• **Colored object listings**
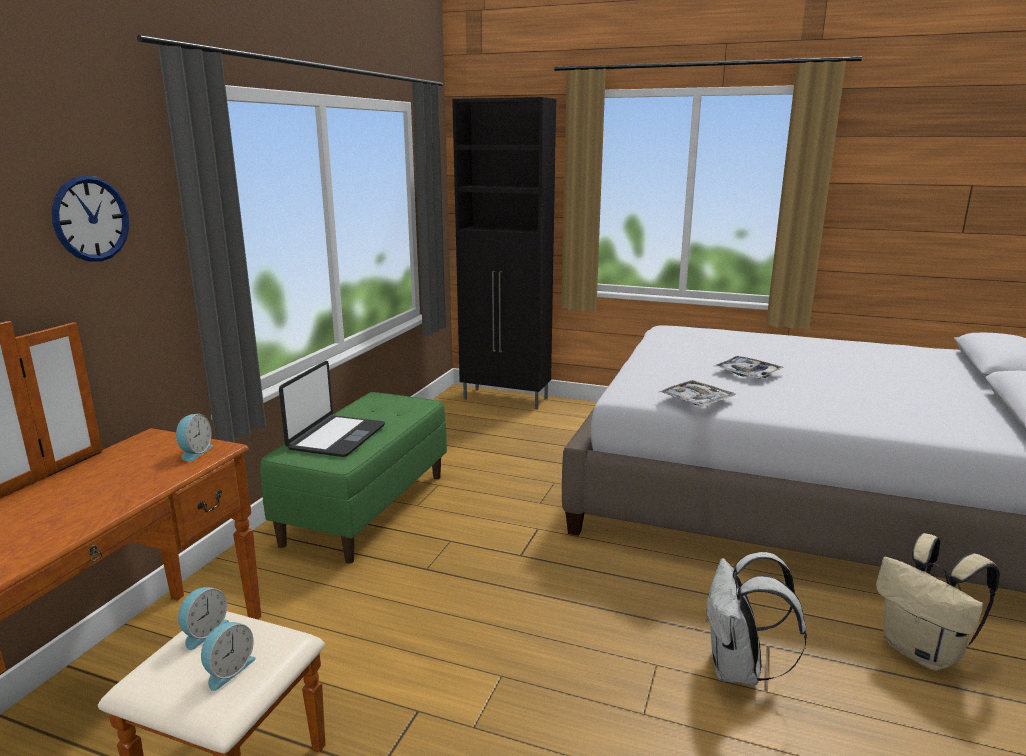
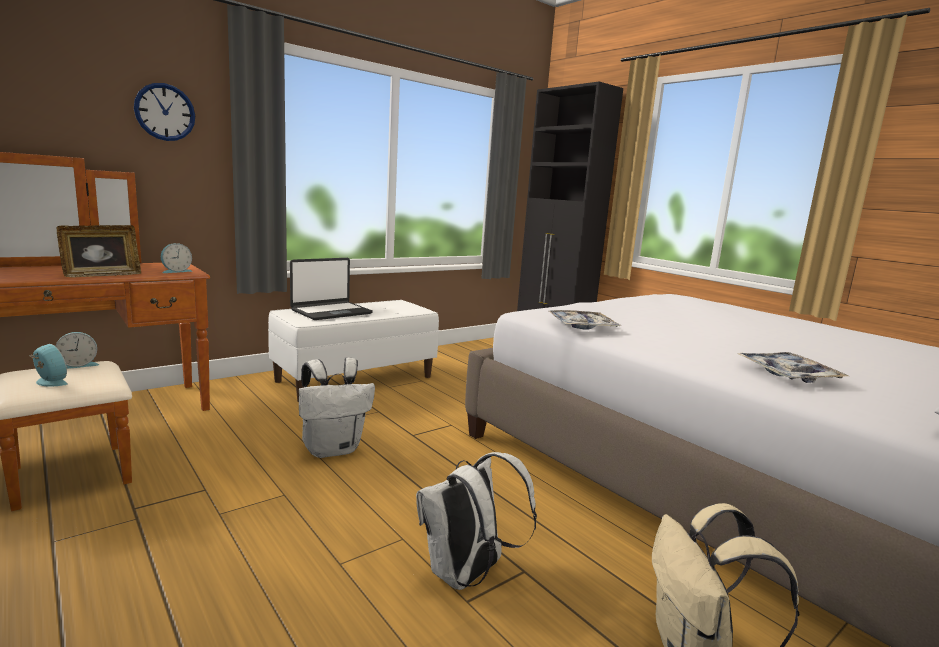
camera: 30 degrees right, 5 degrees down
(129, 494) = (102, 275): none -> picture frame
(228, 670) = (49, 382): alarm clock -> alarm clock turned 120 degrees counterclockwise
(366, 508) = (355, 378): green bench -> white bench
(471, 604) = (333, 449): none -> white backpack
(747, 373) = (680, 325): tray -> tray (787, 374)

• **TO DO**
Please reproduce the closing stretch of the records, from the line with "(129, 494) = (102, 275): none" through the last line, exactly as it stands.

• **SOLUTION TO THE EXERCISE**
(129, 494) = (102, 275): none -> picture frame
(228, 670) = (49, 382): alarm clock -> alarm clock turned 120 degrees counterclockwise
(366, 508) = (355, 378): green bench -> white bench
(471, 604) = (333, 449): none -> white backpack
(747, 373) = (680, 325): tray -> tray (787, 374)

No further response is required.